How many of you have ever heard of this program—Youth Exchange and Study? I hadn’t until I saw this story from the The Star (Toronto) yesterday about Muslim high school students invited to the US to help bring about “improved understanding” between cultures and instead many just hopped on over to Canada and asked for asylum—so much for taking their new found understanding back to their Muslim homelands! And, so much for the US sending our brave soldiers to Afghanistan to secure THEIR country.
Indeed, so many students left for Canada that the US State Department has suspended the program.
Before I get into the story from St. Catherine’s that brought my attention to YES, check out the description of the Kennedy-Lugar YES program* for students from Muslim countries.
And for more, have a look at this US State Department AFS-USA Cluster Coordinator Manual (I kid you not that is the title of some d*** bureaucrat manual—no wonder we are sick of too much government!). Here is what the USDOS AFS-USA CCM tells us about YES (September 11th made them do it!):
The September 11th terrorist attacks of 2001 and the apparent negative view of Americans held in some regions, as well as the anti-Islamic or anti-Arab sentiment that gripped some places in the United States, brought renewed focus to the need for improved understanding across our cultures. Having long known that the benefits of high school exchange programs extend beyond the student into the community at large, the international education community responded to this call with an initiative to increase exchanges between the United States and countries with significant Muslim populations. 2003-2004 marked the inaugural year of the Youth Exchange Study (YES) Program. [emphasis is mine—ed]
Now here is the reality of what they created. From The Star (Last stop on the Afghan railway?):
ST. CATHARINES, ONT.—While everyone around him opted for Indian films, Ali Javan, a young Afghan from Mazar-e-Sharif, fell in love with Hollywood.
In the fall of 2009 he arrived in the United States for the year-long Youth Exchange and Study (YES) program, an exclusive State Department initiative. Despite his fascination with American movies, the 15-year-old had every intention of returning to Afghanistan.
He felt that way even as more than a dozen of his fellow exchange students vanished that year, reappearing on the other side of the Peace Bridge as refugee claimants in Canada.
But Javan’s is not a Hollywood story. Too complicated for the big screen, his odyssey took him from Mazar-e-Sharif at the age of 15 to a school in Fort Wayne, Indiana, where he made few friends and never really settled.

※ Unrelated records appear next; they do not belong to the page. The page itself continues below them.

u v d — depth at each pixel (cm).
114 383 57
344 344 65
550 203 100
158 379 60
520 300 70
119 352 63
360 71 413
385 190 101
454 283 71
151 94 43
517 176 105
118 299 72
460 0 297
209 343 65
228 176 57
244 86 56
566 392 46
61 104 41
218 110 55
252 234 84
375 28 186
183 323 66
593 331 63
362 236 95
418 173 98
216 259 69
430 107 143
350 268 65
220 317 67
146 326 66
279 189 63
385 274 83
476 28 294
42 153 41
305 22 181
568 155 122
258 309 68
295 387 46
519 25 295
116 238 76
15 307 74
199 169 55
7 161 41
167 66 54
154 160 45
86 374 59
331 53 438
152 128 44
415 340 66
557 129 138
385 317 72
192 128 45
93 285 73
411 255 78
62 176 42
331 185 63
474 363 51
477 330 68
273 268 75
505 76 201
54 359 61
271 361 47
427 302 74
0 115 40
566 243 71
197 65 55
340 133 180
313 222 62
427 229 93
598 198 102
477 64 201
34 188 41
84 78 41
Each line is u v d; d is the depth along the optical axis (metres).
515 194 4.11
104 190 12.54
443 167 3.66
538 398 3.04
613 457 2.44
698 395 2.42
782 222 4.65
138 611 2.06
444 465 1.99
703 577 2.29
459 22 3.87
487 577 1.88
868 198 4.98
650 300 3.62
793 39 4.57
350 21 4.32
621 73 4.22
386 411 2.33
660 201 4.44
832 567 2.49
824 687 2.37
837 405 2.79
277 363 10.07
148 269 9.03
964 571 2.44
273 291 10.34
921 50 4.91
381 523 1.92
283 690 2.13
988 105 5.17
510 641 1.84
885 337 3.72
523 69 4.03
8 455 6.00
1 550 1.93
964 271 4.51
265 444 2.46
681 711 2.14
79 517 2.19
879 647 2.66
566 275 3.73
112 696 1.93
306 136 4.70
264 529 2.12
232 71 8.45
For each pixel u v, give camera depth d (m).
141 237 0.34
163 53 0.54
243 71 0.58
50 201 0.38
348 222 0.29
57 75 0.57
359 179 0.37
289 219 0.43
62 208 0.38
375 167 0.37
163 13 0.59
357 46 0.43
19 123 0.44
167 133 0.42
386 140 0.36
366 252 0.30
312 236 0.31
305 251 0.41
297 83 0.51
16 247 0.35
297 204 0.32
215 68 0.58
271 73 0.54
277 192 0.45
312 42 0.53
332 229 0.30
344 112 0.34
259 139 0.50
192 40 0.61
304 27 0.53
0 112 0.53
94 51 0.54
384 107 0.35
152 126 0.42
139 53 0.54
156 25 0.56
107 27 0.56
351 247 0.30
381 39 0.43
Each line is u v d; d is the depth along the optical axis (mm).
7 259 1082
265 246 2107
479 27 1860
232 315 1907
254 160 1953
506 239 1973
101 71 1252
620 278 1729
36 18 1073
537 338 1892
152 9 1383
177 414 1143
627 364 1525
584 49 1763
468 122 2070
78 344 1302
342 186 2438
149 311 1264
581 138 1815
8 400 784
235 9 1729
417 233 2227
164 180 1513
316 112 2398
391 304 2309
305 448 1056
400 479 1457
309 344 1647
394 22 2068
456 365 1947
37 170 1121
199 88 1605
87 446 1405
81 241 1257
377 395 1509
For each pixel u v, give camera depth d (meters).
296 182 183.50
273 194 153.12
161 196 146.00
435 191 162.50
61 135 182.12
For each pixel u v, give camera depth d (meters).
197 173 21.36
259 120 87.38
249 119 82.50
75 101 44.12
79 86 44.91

Despite his longing to return to Afghanistan, he gave in to the pressure of his family to seek a better life and snuck into Canada like so many of the Afghan exchange students before him.
The defections since 2004 of scores of Afghans in the U.S. exchange program have now prompted the State Department to suspend the opportunity for a year.
The article goes on to tell us how Javan’s father in Afghanistan advised him to make a run for it and get to Canada. He follows his father’s advice, and then we are treated to a discussion about how hard his life is in Canada trying to make ends meet while sharing an apartment with another asylum seeker all paid for with Canadian welfare. Meanwhile, some young American is risking his or her life fighting for freedom for the Afghan people—maybe Ali Javan could go home and do the fighting himself!
Javan’s American sponsor is so disillusioned he has given up hosting the kids.
But before fleeing to Canada, Javan sat down to write a letter of explanation and thanks to his American host over the previous nine months, Terry Dougherty.
Dougherty, an IT administrator at Purdue University, had a soft spot for Afghanistan from the three years spent there in the 1970s as a Peace Corps volunteer. Dougherty also had a soft spot for Javan, who he remembered as “extremely talented artistically and very bright.”
But Javan was the third Afghan exchange student in two years to leave Fort Wayne for an asylum bid in Canada. Dougherty had helped place the first two, who fled in 2009, with local host families. Their disappearance, he said, “kind of took the wind out of my sails.”
Javan’s decision to flee ended Dougherty’s participation in the YES program.
Glad to see someone wised up in this sorry mess.
Read it all.
* Kennedy is dead but Senator Richard Lugar of Indiana is still kicking around the US Senate. I plan to write to him and tell him it’s time to kill YES, keep Afghan young men in Afghanistan and save millions of tax payer dollars to boot.